• Photo: Philip Lange / Shutterstock
  • Photo: Iakov Filimonov/Shutterstock
  • Photo: Matthew Dixon / Shutterstock

La Rambla

The promenade in the heart of pre-modern Barcelona was originally a watercourse, dry for most of the year, that separated the walled Ciutat Vella from the outlying Raval. In the 14th century, the city walls were extended and the arroyo was filled in, so it gradually became a thoroughfare where peddlers, farmers, and tradesmen hawked their wares. (The watercourse is still there, under the pavement.
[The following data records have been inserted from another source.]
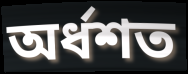
অর্ধশত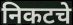
निकटचेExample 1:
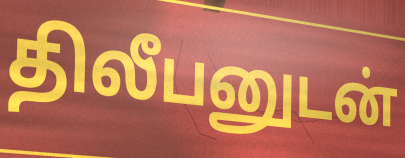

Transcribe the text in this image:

திலீபனுடன்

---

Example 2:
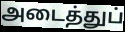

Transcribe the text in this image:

அடைத்துப்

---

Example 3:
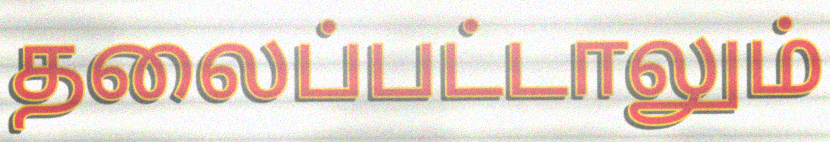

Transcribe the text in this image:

தலைப்பட்டாலும்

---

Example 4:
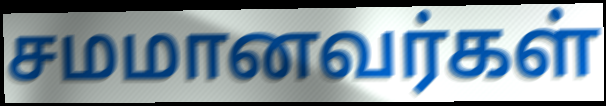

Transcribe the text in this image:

சமமானவர்கள்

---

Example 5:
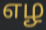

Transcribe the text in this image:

எழ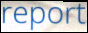
reportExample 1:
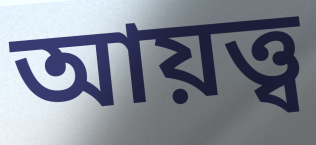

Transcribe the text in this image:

আয়ত্ত্ব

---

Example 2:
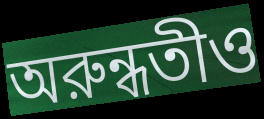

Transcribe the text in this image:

অরুন্ধতীও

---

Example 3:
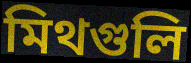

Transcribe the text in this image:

মিথগুলি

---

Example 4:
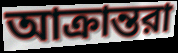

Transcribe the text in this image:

আক্রান্তরা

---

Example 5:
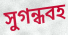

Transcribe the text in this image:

সুগন্ধবহ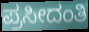
ಪ್ರಸೀದಂತಿ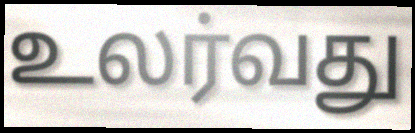
உலர்வதுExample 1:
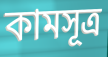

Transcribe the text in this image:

কামসূত্ৰ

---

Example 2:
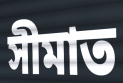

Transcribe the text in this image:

সীমাত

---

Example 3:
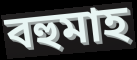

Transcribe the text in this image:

বহুমাহ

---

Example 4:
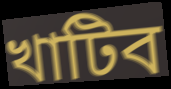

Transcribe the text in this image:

খাটিব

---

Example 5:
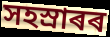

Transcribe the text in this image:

সহস্ৰাৰৰ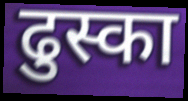
ढुस्का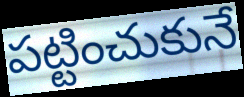
పట్టించుకునేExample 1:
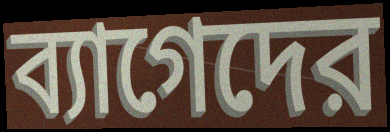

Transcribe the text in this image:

ব্যাগেদের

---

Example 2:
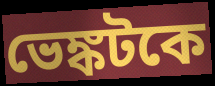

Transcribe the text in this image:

ভেঙ্কটকে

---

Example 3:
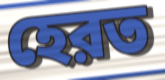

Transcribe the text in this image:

হেরত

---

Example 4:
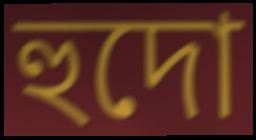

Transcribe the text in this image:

হুদো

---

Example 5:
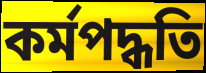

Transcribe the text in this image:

কর্মপদ্ধতি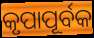
କୃପାପୂର୍ବକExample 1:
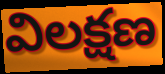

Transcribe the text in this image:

విలక్షణ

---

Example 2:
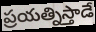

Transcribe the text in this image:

ప్రయత్నిస్తాడే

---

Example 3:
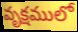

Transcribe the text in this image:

వృక్షములో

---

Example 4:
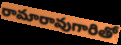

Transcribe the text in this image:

రామారావుగారితో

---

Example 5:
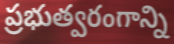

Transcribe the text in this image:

ప్రభుత్వరంగాన్ని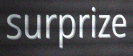
surprizeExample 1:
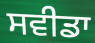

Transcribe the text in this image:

ਸਵੀਡਾ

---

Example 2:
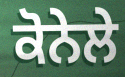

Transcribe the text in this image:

ਕੋਨੇਲੇ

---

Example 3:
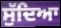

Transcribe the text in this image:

ਸੁੱਦਿਆ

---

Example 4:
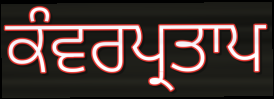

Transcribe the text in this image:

ਕੰਵਰਪ੍ਰਤਾਪ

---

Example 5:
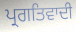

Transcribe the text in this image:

ਪ੍ਰਗਤਿਵਾਦੀ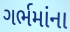
ગર્ભમાંના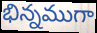
భిన్నముగా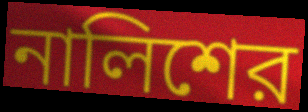
নালিশের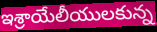
ఇశ్రాయేలీయులకున్నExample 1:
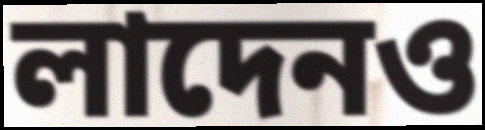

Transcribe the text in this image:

লাদেনও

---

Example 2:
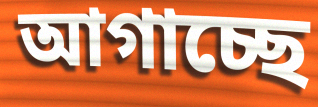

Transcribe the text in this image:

আগাচ্ছে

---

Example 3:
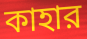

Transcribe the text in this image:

কাহার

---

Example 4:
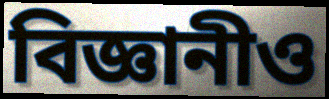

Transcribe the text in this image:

বিজ্ঞানীও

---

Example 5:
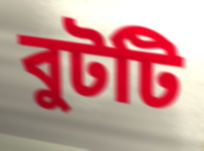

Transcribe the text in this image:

বুটটিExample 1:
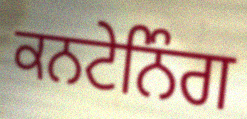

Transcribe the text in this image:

ਕਨਟੇਨਿੰਗ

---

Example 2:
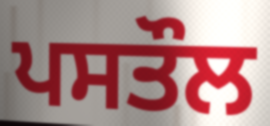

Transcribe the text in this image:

ਪਸਤੌਲ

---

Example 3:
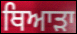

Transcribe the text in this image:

ਥਿਆੜਾ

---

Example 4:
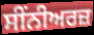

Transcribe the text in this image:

ਸੀਂਨੀਅਰਜ਼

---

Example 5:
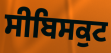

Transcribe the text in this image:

ਸੀਬਿਸਕੁਟ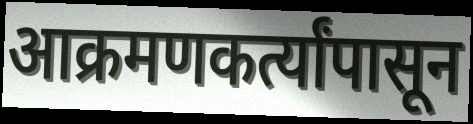
आक्रमणकर्त्यांपासूनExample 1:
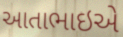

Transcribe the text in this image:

આતાભાઇએ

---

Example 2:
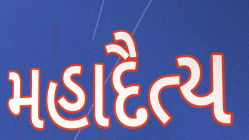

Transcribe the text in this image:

મહાદૈત્ય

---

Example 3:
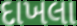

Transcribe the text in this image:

દાખલા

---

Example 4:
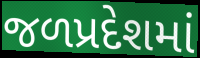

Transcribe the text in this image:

જળપ્રદેશમાં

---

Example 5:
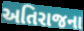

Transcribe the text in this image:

અતિરાજના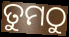
ତୁମଠୁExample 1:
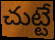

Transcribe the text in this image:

చుట్టే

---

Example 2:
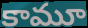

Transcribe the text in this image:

కామూ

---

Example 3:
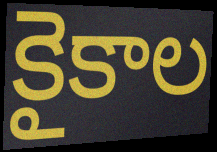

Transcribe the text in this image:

కైకాల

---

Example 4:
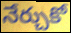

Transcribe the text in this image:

నేర్చుకో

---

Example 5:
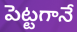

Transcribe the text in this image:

పెట్టగానే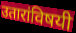
उतारांविषयीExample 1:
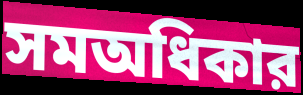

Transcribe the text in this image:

সমঅধিকার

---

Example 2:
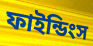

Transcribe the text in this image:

ফাইন্ডিংস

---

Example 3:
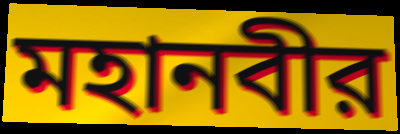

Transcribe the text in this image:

মহানবীর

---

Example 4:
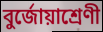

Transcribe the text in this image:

বুর্জোয়াশ্রেণী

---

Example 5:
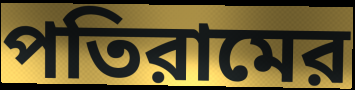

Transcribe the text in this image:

পতিরামেরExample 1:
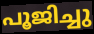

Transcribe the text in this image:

പൂജിച്ചു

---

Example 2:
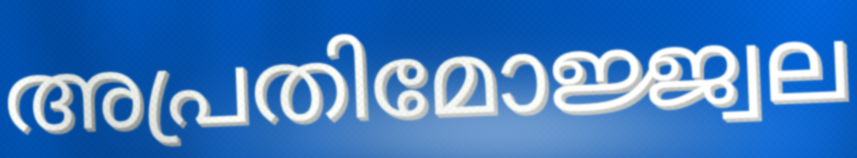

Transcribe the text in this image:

അപ്രതിമോജ്ജ്വല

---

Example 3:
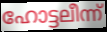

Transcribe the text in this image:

ഹോട്ടലീന്ന്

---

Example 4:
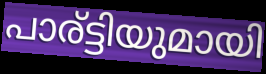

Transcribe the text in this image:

പാര്ട്ടിയുമായി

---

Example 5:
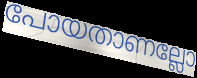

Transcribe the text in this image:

പോയതാണല്ലോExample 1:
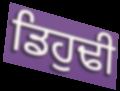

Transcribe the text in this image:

ਡਿਹੁਢੀ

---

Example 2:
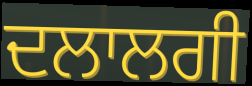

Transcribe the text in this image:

ਦਲਾਲਗੀ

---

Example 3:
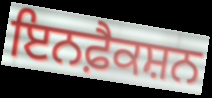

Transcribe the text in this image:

ਇਨਫ਼ੈਕਸ਼ਨ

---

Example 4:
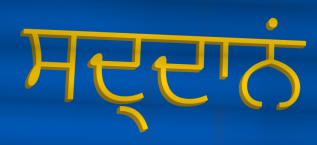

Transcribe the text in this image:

ਸਦ੍ਦਾਨਂ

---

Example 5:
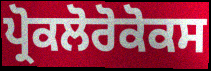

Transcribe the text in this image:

ਪ੍ਰੋਕਲੋਰੋਕੋਕਸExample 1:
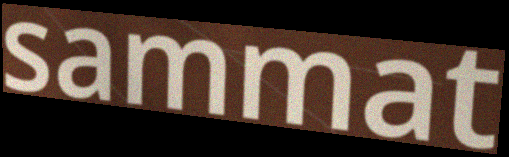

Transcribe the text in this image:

sammat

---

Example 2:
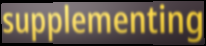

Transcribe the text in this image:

supplementing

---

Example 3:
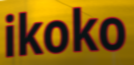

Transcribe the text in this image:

ikoko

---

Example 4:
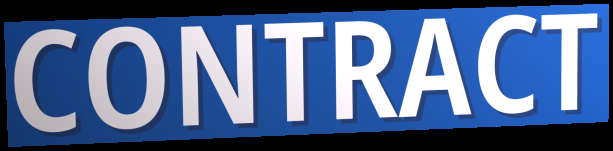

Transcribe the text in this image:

CONTRACT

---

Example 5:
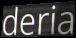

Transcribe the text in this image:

deriaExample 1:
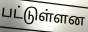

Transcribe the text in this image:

பட்டுள்ளன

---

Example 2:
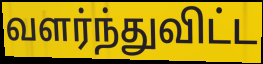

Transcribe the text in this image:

வளர்ந்துவிட்ட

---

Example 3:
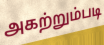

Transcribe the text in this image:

அகற்றும்படி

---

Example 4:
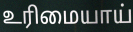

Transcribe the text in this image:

உரிமையாய்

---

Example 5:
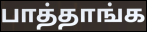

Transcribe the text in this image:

பாத்தாங்க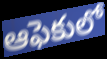
ఆఫెకులో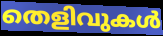
തെളിവുകൾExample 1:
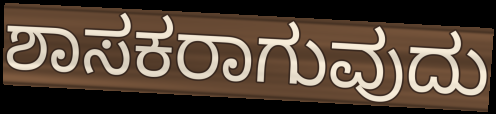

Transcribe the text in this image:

ಶಾಸಕರಾಗುವುದು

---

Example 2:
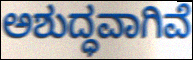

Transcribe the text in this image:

ಅಶುದ್ಧವಾಗಿವೆ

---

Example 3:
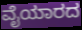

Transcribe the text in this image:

ವೈಯಾರದ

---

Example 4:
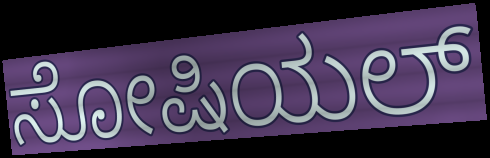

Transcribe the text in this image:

ಸೋಷಿಯಲ್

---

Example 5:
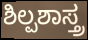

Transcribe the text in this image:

ಶಿಲ್ಪಶಾಸ್ತ್ರ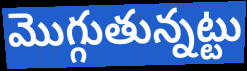
మొగ్గుతున్నట్టుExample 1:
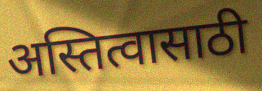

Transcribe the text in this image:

अस्तित्वासाठी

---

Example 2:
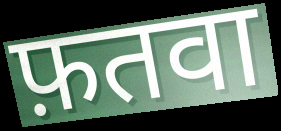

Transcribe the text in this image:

फ़तवा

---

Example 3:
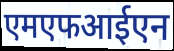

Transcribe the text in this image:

एमएफआईएन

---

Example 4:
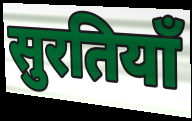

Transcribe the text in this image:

सुरतियाँ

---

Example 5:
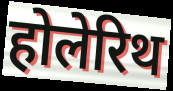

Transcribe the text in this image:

होलेरिथ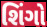
શિંગોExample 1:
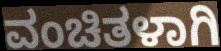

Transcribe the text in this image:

ವಂಚಿತಳಾಗಿ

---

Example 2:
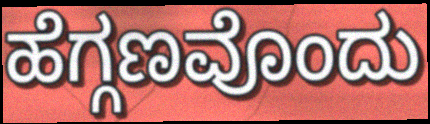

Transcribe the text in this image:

ಹೆಗ್ಗಣವೊಂದು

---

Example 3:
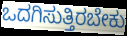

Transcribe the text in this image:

ಒದಗಿಸುತ್ತಿರಬೇಕು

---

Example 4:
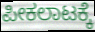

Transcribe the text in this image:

ಪೀಕಲಾಟಕ್ಕೆ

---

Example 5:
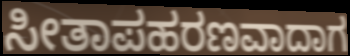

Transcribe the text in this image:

ಸೀತಾಪಹರಣವಾದಾಗ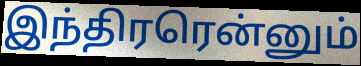
இந்திரரென்னும்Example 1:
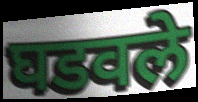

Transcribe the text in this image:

घडवले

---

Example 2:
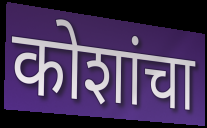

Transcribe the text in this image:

कोशांचा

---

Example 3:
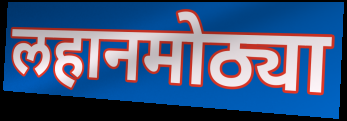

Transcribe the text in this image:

लहानमोठ्या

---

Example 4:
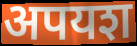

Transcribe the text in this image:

अपयश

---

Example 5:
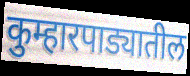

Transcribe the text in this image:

कुम्हारपाड्यातील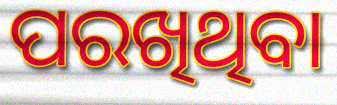
ପରଖିଥିବାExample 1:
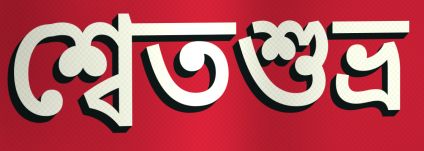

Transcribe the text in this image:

শ্বেতশুভ্র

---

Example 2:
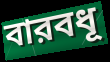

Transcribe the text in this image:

বারবধূ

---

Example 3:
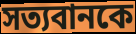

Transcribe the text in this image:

সত্যবানকে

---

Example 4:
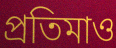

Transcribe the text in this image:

প্রতিমাও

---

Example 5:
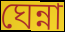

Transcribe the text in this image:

ঘেন্নাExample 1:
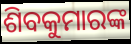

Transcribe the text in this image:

ଶିବକୁମାରଙ୍କ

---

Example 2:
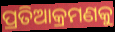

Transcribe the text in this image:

ପ୍ରତିଆକ୍ରମଣକୁ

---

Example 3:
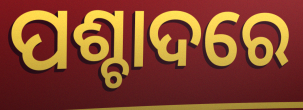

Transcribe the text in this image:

ପଶ୍ଚାଦରେ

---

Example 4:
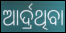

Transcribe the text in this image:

ଆର୍ଦ୍ରଥିବା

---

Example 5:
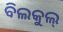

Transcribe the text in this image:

ବିଲକୁଲ୍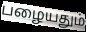
பழையதும்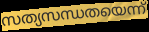
സത്യസന്ധതയെന്ന്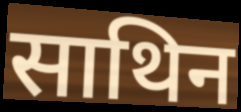
साथिनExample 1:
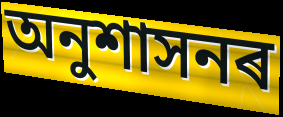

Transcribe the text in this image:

অনুশাসনৰ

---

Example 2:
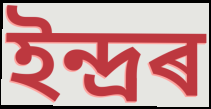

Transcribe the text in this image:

ইন্দ্ৰৰ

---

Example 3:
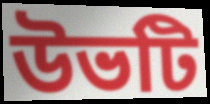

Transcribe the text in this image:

উভটি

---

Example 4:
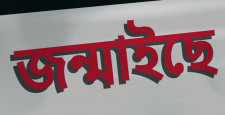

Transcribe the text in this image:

জন্মাইছে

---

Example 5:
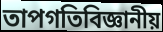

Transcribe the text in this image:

তাপগতিবিজ্ঞানীয়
From time to time a torrential rain will fill it, and the water rises up through the drains.) The poet-playwright Federico García Lorca called this the only street in the world he wished would never end—and in a sense, it doesn’t.

Down the watercourse now flows a river of humanity, gathered here and there around the mimes, acrobats, jugglers, musicians, puppeteers, portrait artists, break dancers, rappers, and rockers competing for the crowd’s attention. Couples sit at café tables no bigger than tea trays while nimble-footed waiters dodge traffic, bringing food and drink from kitchens. With the din of taxis and motorbikes in the traffic lanes on either side of the promenade, the revelers and rubberneckers, and the Babel of languages, the scene is as animated at 3 am as it is at 3 pm.

From the rendezvous point at the head of La Rambla at Café Zurich to the Boqueria produce market, the Liceu opera house, or La Rambla’s lower reaches, there is something for everyone along this spinal column of Barcelona street life.